Assigned task A: Could you copy the records below word for word, from the start of the records through the line containing "Log entry: 170 µA", with both ends included and the pictures left out?

Study text:
---
Shuja finally reaches France. In Pakistan it was heard a truck carrying a container with illegal immigrants like Shuja was fired by soldiers. This makes Shuja's family sad and hopeless. Kamran later discovers from the embassy that Shuja is not dead. In France, Shuja gets in a fight with one of the immigrants who was encouraging him to stay in France and do something better here and forget about London. Shuja later apologizes  him and the immigrant told him three only ways to get to UK.
The first is to go by ferry but you can be easily discovered and be thrown in the sea, the second is to go by walk, which can result in death by a shot from a gun at the border and the third is to travel by hanging under a trailer leaving for London. Shuja chooses the third way because it is impossible to be spotted. Shuja hangs under a food truck and leaves for London.

Shuja finally reaches the destination he longed for, London. He is amazed by the scenery and calls home. His mother receives the call. Shuja later realizes there is nothing to do really here is no one will offer a job because he is illegal. Shuja then meets a man who offers him a job at a hotel for a 1,000 pounds a month. He later realizes the person who applied him the job is trying to use him for something illegal. He leaves him and sleeps in a park. In Pakistan, Kamran is leaving for his flight to Qatar. He hands over some money to Hira because his mother doesn't even allow her to eat a decent amount of food. Sakeena scolds Kamran for not giving her money, but he ignores. In London Shuja cannot find a job and after meeting another Pakistani at a grocery store, he realizes to get a job you need legal documents. He is hopeless and realizes that coming here was a big mistake. Sakeena is very angry at Kamran for leaving her like this and getting married with a middle-class family girl. She wanted someone from a rich family to fulfill her greed. She calls up her friend and finds a family and tells them that Kamran is unmarried. Sania hears the news and is angry to Kamran.
---
Assigned task B: In the plot summary, how much does the man Shuja meets in London offer to pay him for the hotel job?

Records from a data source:
---
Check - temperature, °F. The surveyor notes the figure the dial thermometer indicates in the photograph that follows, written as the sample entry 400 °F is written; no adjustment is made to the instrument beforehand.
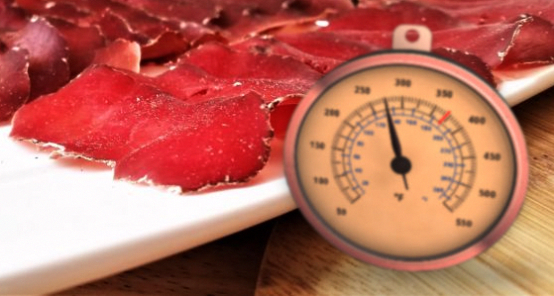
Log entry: 275 °F
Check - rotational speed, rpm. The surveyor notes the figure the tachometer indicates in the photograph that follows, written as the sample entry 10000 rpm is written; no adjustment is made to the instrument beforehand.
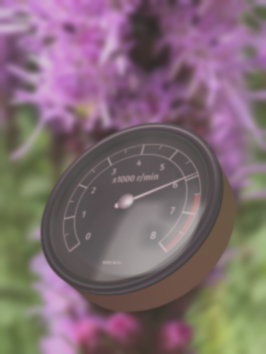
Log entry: 6000 rpm
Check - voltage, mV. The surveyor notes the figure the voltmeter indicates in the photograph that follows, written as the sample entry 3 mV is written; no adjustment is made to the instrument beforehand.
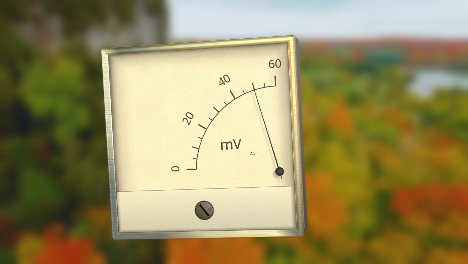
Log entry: 50 mV
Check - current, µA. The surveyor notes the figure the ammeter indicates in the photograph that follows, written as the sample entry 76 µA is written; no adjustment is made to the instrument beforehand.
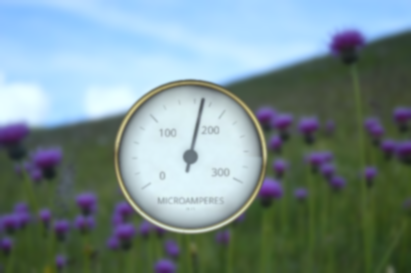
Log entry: 170 µA
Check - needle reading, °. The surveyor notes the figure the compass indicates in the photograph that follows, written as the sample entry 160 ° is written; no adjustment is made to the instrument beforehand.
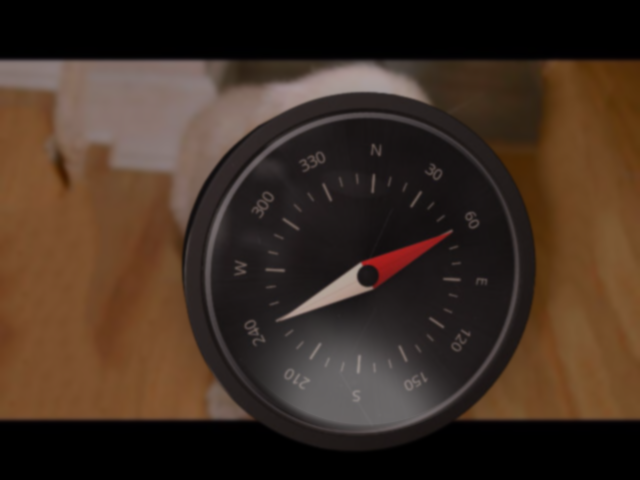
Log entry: 60 °
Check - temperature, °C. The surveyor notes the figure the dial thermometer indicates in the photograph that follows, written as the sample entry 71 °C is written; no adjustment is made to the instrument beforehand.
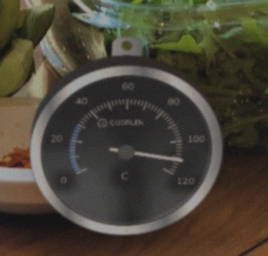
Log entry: 110 °C
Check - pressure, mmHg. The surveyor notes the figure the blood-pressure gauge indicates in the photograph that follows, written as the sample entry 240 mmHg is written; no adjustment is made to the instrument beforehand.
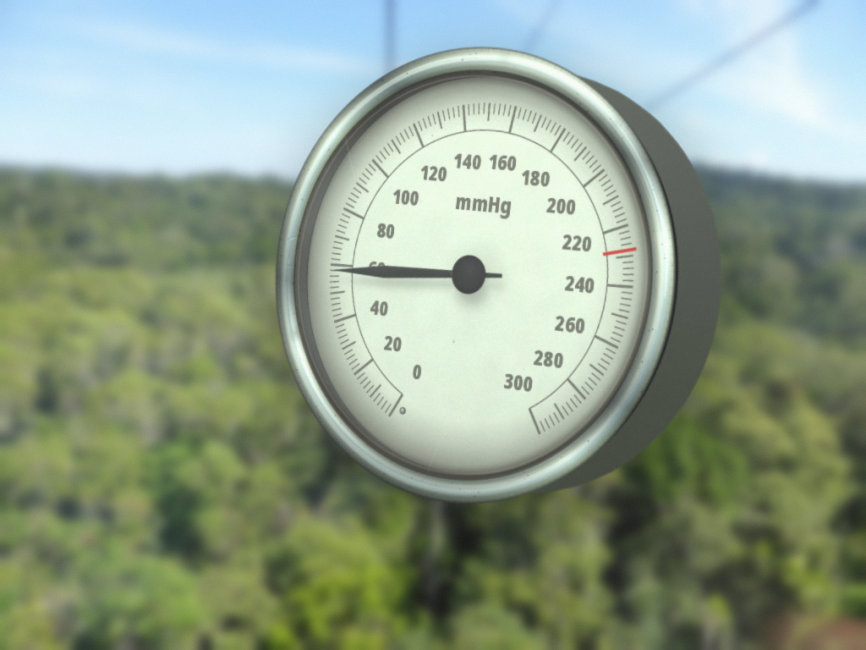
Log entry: 58 mmHg
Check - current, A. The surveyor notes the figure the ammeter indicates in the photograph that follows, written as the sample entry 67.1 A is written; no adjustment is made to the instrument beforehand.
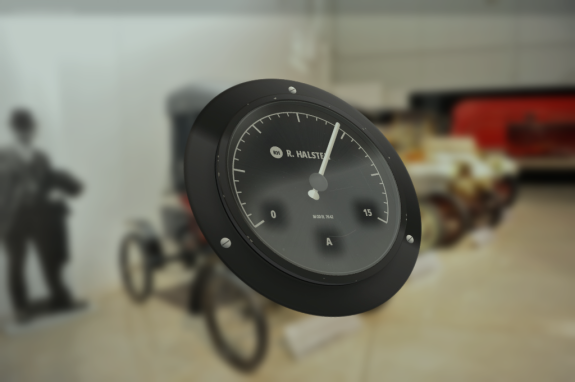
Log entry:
---
Exercise output A:
Check - temperature, °F. The surveyor notes the figure the dial thermometer indicates in the photograph that follows, written as the sample entry 400 °F is written; no adjustment is made to the instrument beforehand.
Log entry: 275 °F
Check - rotational speed, rpm. The surveyor notes the figure the tachometer indicates in the photograph that follows, written as the sample entry 10000 rpm is written; no adjustment is made to the instrument beforehand.
Log entry: 6000 rpm
Check - voltage, mV. The surveyor notes the figure the voltmeter indicates in the photograph that follows, written as the sample entry 3 mV is written; no adjustment is made to the instrument beforehand.
Log entry: 50 mV
Check - current, µA. The surveyor notes the figure the ammeter indicates in the photograph that follows, written as the sample entry 76 µA is written; no adjustment is made to the instrument beforehand.
Log entry: 170 µA

Exercise output B: 1,000 pounds a month.